Among Friends(Quakers), an independent leading to witness against torture surfaced at about the same time, emerging from two decades of work by John Calvi of Vermont as a healer and therapist for trauma victims, including many torture survivors. From this grew two Quaker Conferences on Torture, held fortuitously in North Carolina at Guilford College, and the creation of a Quaker Initiative to End Torture, a loose network which may or may not become an actual organized witness.
It was between the two conferences that attender Peggy Brick of Pennsylvania, a longtime adult educator, was moved to develop and test a Teaching About Torture, a Curriculum.
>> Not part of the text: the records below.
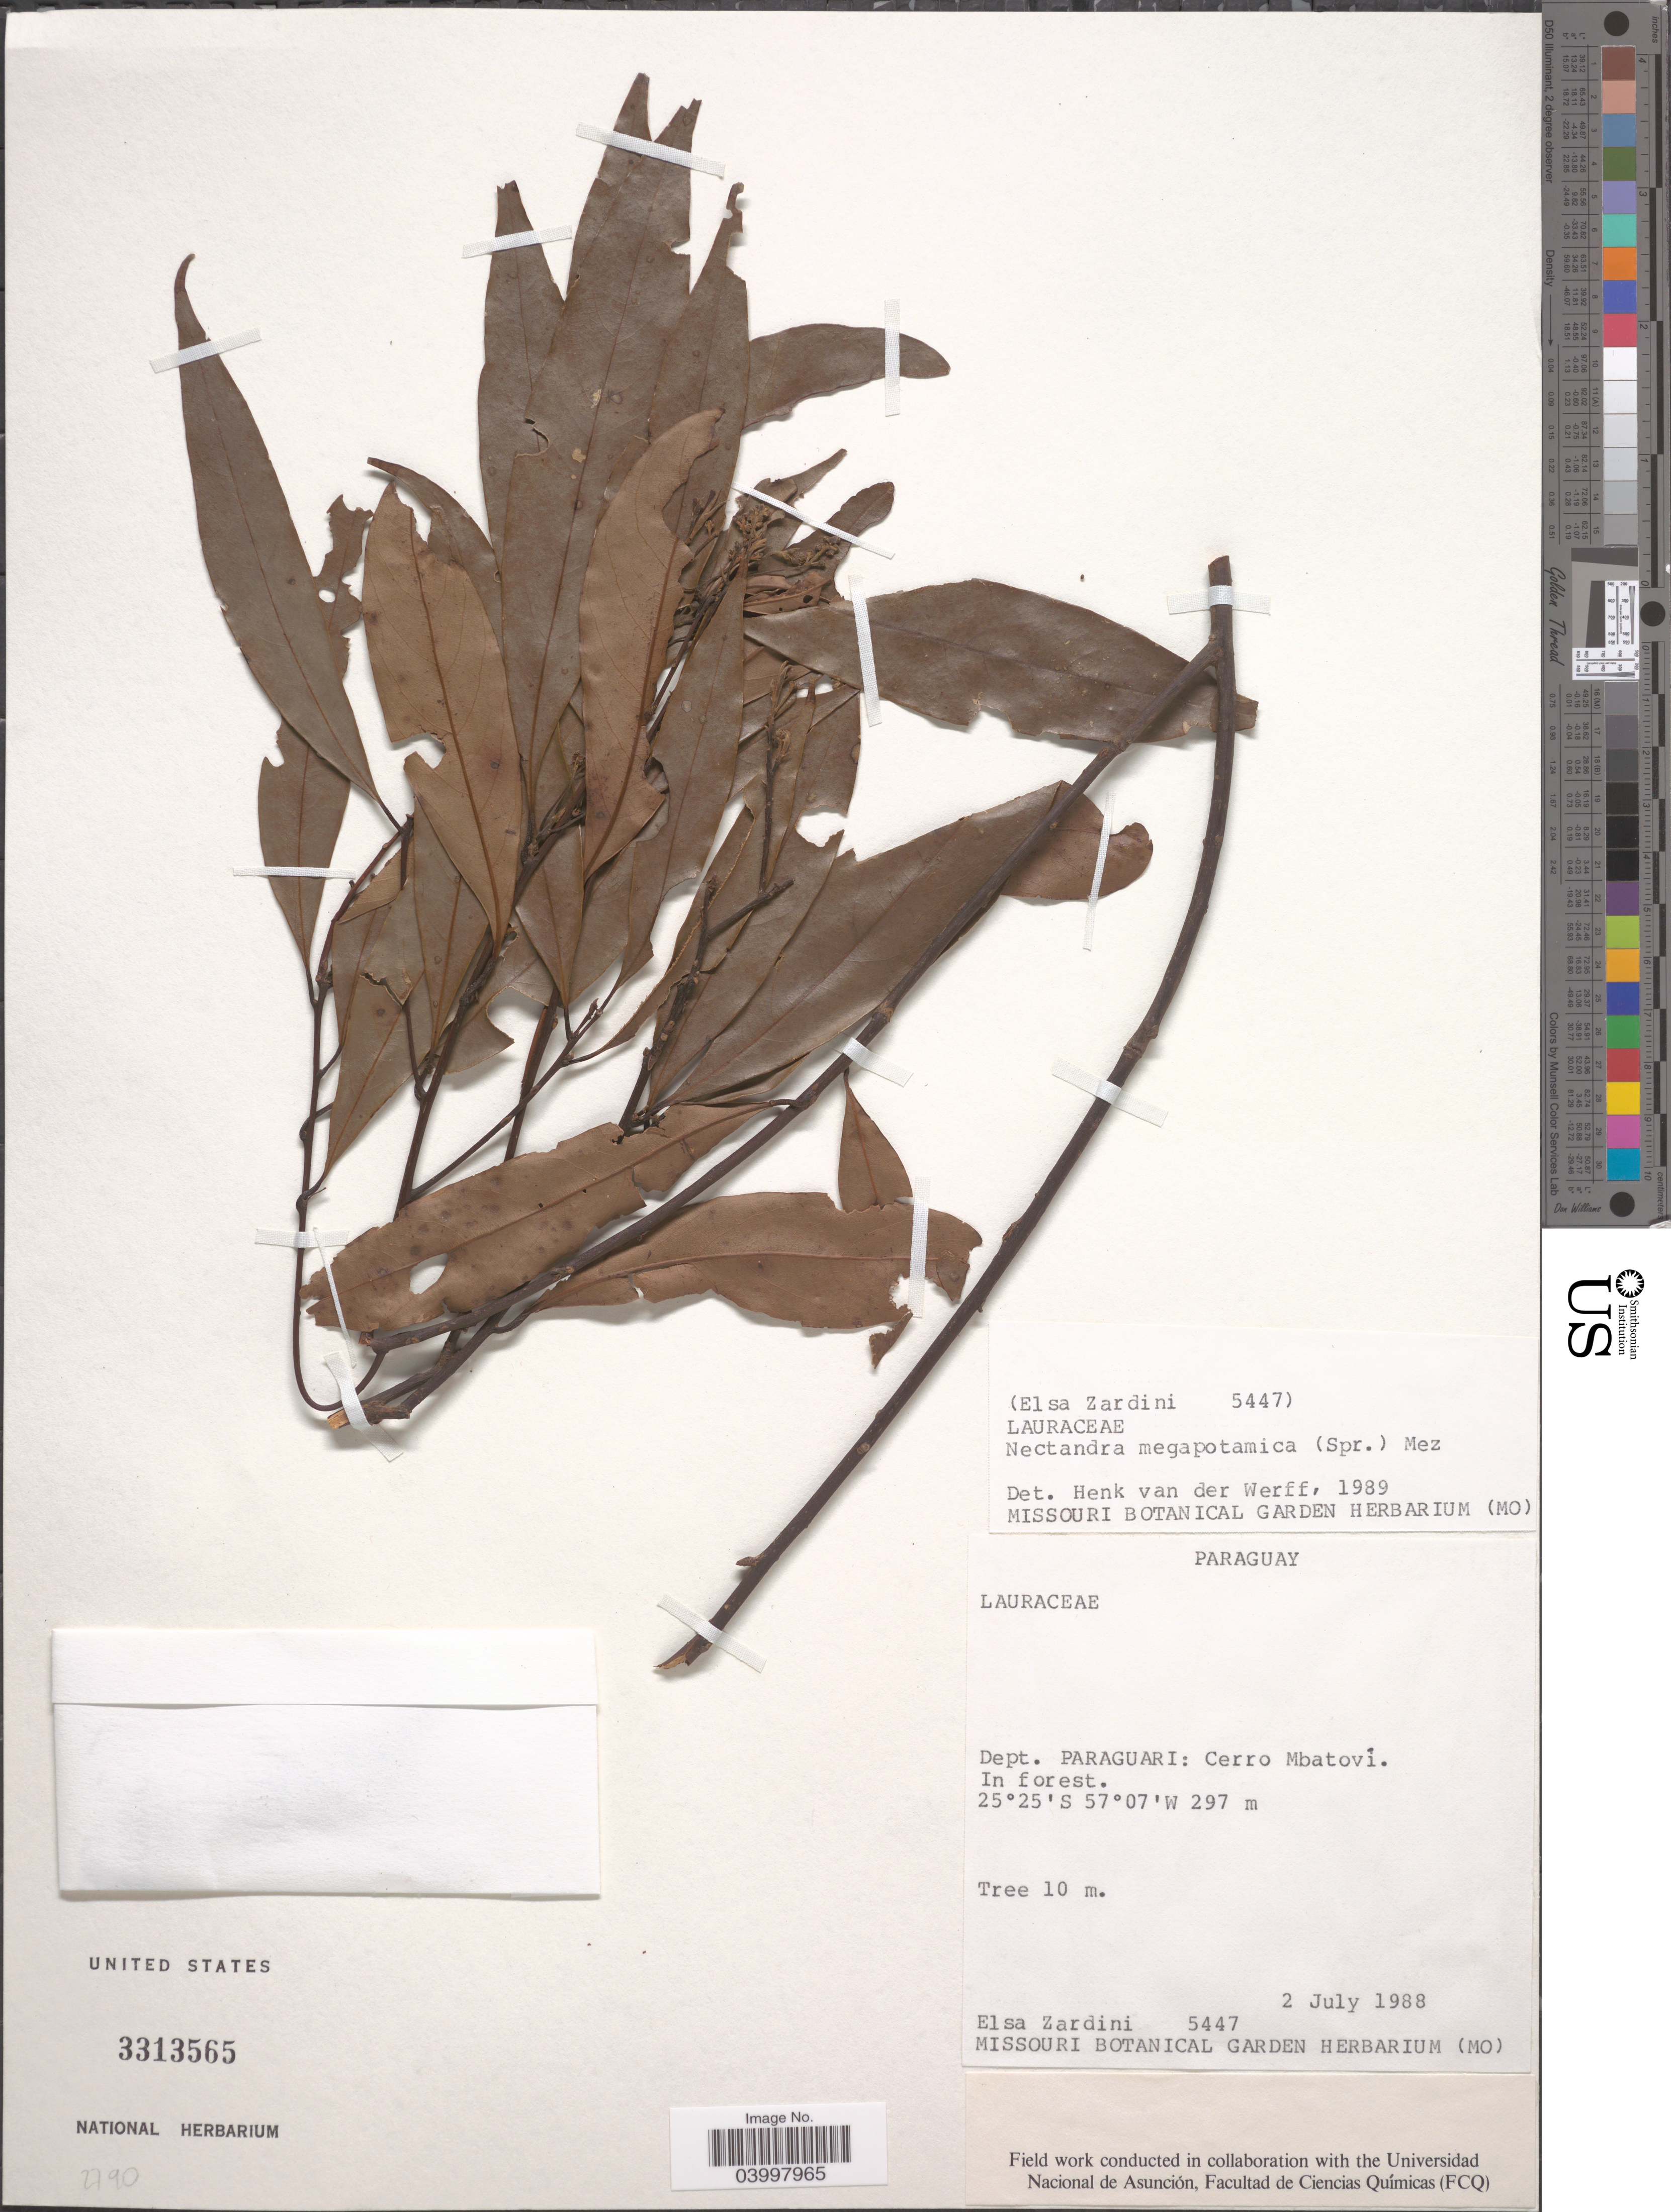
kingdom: Plantae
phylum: Tracheophyta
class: Magnoliopsida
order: Laurales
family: Lauraceae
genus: Nectandra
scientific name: Nectandra megapotamica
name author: Mez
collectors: E. M. Zardini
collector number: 5447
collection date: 1988-07-02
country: Paraguay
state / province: Paraguari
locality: Dept. Paraguari: Cerro Mbatoví. In forest.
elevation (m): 297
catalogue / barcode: US 3313565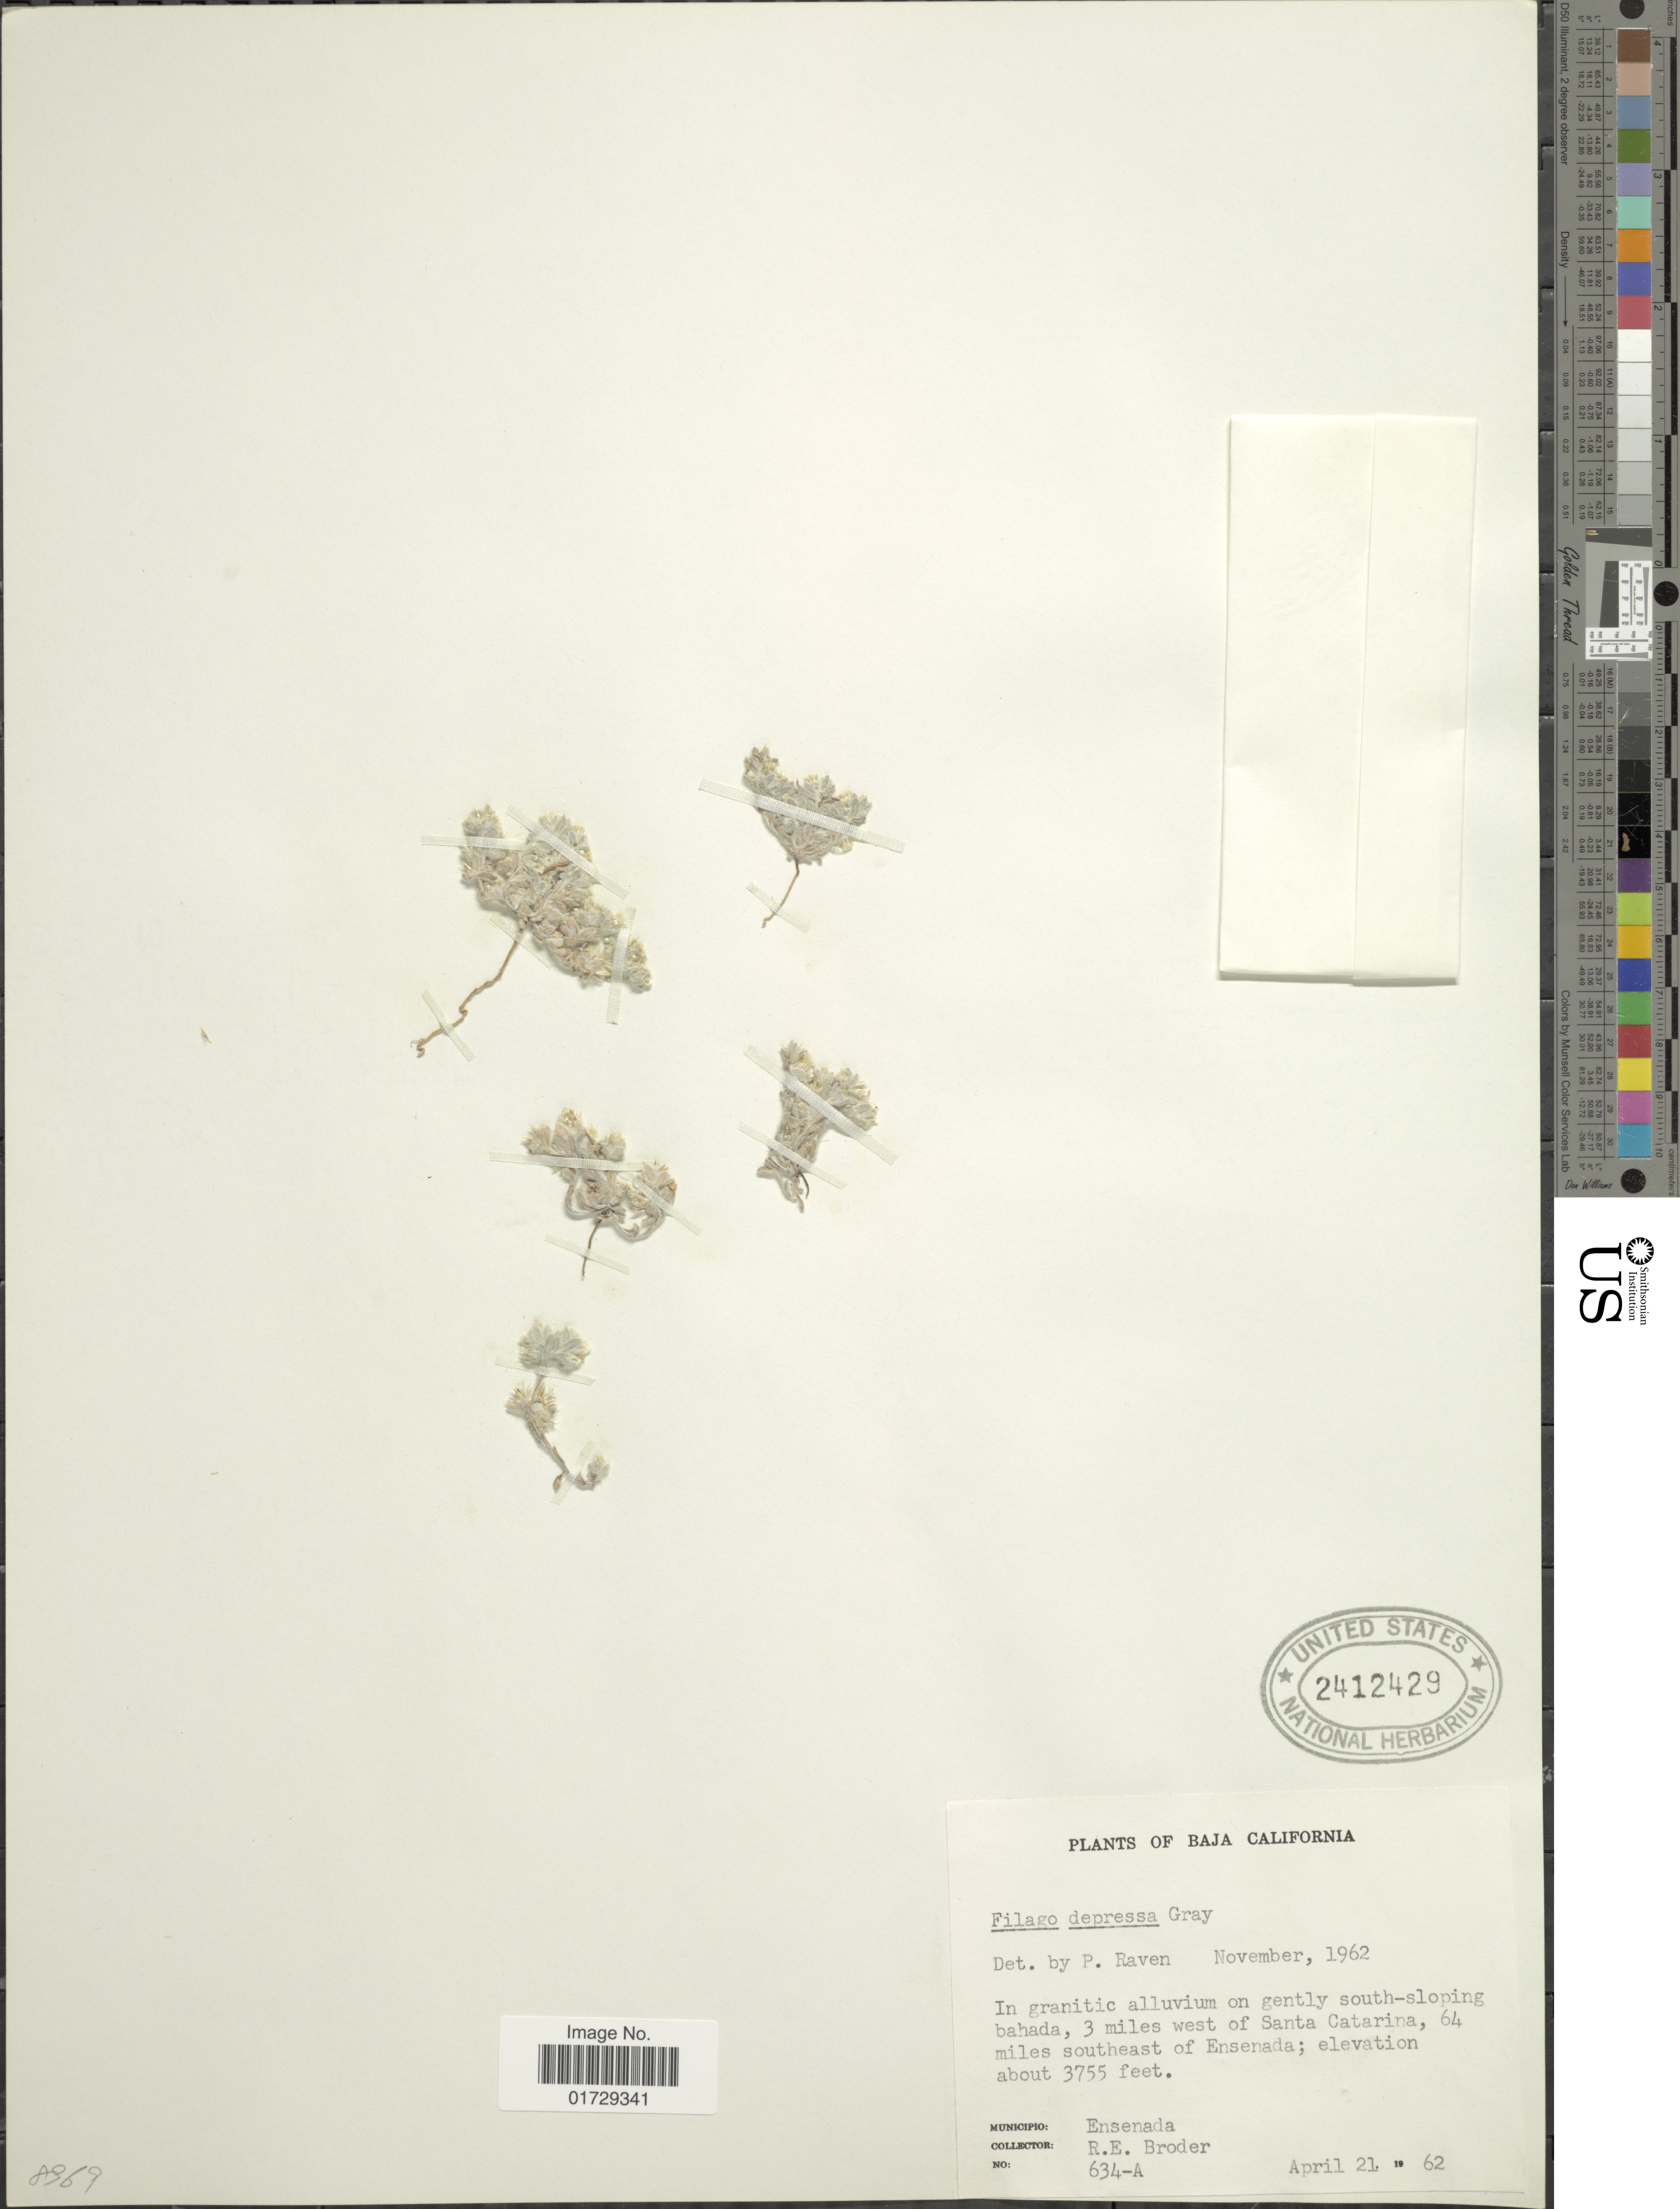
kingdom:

It includes modules for one hour and three hour sessions. An astute observer of her potential audiences, her very first procedural counsel for presenters is to “Welcome group; thank them for coming, acknowledge this is a difficult topic and you appreciate their being willing to confront it.” (Emphasis added.) Managing their uneasy reactions recurs in the instructions.
I have written elsewhere (Friends Journal, September 2007) of the conviction that any serious witness against the new US Torture Industrial Complex will be a long-term enterprise, quite likely comparable to the century of work to end legal slavery, and will not expand on that here. Fortunately, a broader movement of protest is rapidly taking shape, much of it faith-based. This is a good thing, because the only prediction about this task that I feel confident about is that Friends can’t hope to accomplish it, or even much of it, on their own.
It’s also worth mentioning in passing that there are already many more books and reports on this torture complex now available than are mentioned here, and more are being produced as investigators and journalists continue their important work. The titles here are but a small, manageable sampling. But worth continuing attention.